### SOURCE MATERIAL
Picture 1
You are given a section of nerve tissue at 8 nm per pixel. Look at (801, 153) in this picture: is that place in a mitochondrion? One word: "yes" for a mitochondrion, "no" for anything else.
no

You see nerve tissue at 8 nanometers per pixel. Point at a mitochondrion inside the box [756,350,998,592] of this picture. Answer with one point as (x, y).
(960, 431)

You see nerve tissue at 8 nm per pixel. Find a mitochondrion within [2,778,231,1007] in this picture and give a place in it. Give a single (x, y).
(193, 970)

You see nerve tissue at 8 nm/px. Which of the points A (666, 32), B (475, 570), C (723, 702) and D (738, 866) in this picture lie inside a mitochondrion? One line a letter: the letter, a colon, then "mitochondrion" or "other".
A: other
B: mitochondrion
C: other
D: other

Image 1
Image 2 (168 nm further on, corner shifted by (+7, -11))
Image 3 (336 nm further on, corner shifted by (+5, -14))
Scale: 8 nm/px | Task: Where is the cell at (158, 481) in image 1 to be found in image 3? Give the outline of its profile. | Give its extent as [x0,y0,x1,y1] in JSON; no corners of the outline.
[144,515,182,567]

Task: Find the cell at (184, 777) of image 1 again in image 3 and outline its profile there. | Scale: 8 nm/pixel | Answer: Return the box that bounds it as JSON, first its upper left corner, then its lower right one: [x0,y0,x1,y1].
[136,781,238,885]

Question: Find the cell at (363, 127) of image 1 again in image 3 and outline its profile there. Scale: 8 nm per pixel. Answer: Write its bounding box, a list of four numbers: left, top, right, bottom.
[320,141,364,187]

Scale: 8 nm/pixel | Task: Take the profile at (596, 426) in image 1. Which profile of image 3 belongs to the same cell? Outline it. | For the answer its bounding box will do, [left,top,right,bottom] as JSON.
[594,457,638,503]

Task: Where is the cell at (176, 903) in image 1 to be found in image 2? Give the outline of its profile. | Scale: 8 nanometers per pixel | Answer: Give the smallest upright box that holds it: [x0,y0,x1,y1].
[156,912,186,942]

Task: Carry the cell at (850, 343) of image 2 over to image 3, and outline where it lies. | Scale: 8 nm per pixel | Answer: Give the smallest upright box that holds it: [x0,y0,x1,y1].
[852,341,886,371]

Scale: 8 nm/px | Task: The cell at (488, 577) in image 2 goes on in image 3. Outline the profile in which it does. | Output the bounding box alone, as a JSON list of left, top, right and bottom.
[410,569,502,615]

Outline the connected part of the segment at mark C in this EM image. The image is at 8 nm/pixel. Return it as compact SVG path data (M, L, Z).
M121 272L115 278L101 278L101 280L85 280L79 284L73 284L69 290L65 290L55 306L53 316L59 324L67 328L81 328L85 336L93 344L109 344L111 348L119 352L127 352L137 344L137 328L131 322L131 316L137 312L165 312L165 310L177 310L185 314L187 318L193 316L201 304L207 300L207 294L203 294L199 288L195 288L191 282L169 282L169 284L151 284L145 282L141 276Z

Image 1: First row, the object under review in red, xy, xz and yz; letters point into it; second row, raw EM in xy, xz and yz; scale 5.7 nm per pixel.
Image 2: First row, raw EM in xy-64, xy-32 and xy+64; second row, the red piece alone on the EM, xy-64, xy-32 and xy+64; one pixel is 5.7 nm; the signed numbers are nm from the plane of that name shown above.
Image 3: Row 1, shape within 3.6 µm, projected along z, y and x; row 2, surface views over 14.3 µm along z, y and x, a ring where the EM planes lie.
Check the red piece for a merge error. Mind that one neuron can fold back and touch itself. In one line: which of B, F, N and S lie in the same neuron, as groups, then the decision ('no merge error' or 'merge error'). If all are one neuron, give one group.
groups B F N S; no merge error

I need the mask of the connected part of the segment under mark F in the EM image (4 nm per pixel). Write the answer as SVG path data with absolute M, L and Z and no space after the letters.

### WHAT YOU WILL DO
Where a line in the material contains "second", copy that line.

### ANSWER
Image 1: First row, the object under review in red, xy, xz and yz; letters point into it; second row, raw EM in xy, xz and yz; scale 5.7 nm per pixel.
Image 2: First row, raw EM in xy-64, xy-32 and xy+64; second row, the red piece alone on the EM, xy-64, xy-32 and xy+64; one pixel is 5.7 nm; the signed numbers are nm from the plane of that name shown above.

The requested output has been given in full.